I am confident that our youth can build AI solutions for Indian realities, designed for farmers, MSMEs, women entrepreneurs and grassroots innovators.
We remain committed to strengthening every effort by our talented youth to make AI a force-multiplier for innovation and inclusion.
The Union Budget 2026-27 reinforces this vision.
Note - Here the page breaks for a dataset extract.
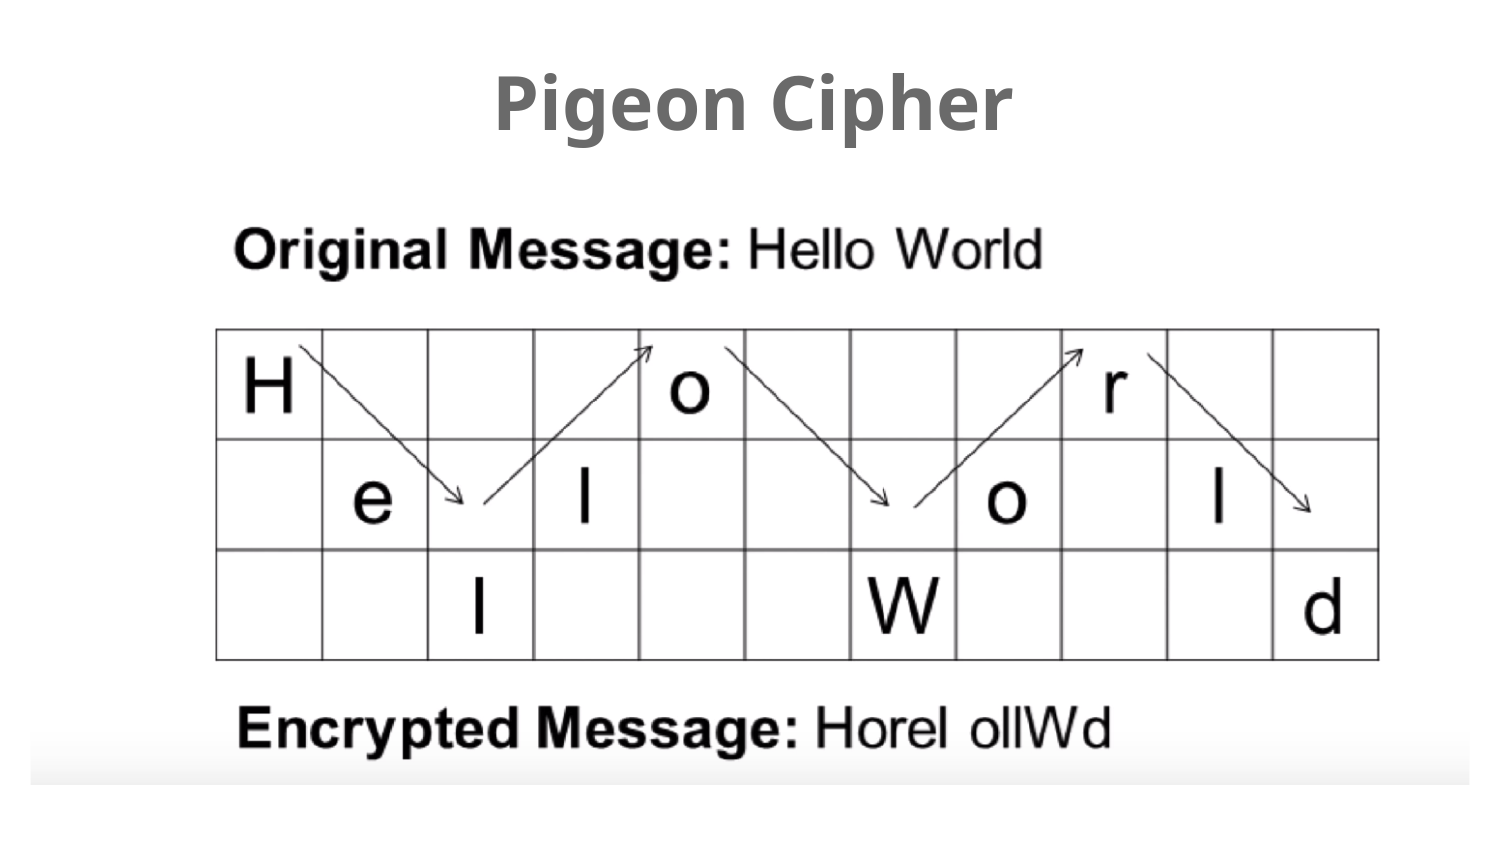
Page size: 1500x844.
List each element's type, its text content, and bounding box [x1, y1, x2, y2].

subtitle Pigeon Cipher [201, 27, 1307, 158]
picture [30, 186, 1470, 785]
It expands support for data centres and cloud infrastructure, strengthening domestic compute capacity.
Under the framework, startups and research institutions are being supported with access to high-performance AI compute resources.
Continued push for semiconductor manufacturing, electronics PLI, AI Centres of Excellence and digital skilling strengthens both hardware and human capital foundations.
In short, we are not just nurturing talent, but we are building the infrastructure, policy ecosystem and skills base required for India to move from participating in the revolution to shaping it,” says PM Modi in interview with ANI.
Final Outlook
As the summit transitions into the Research Symposium and the GPAI Council Meeting in the coming days, the world is looking at India as the definitive “living lab” for AI. The message is clear: The future of AI is not just about intelligence—it is about impact.
“AI is the new electricity, but the India-AI Impact Summit 2026 has finally shown us how to wire the world for everyone, not just the bright spots.” — Summary of the Day 2 Plenary Closing.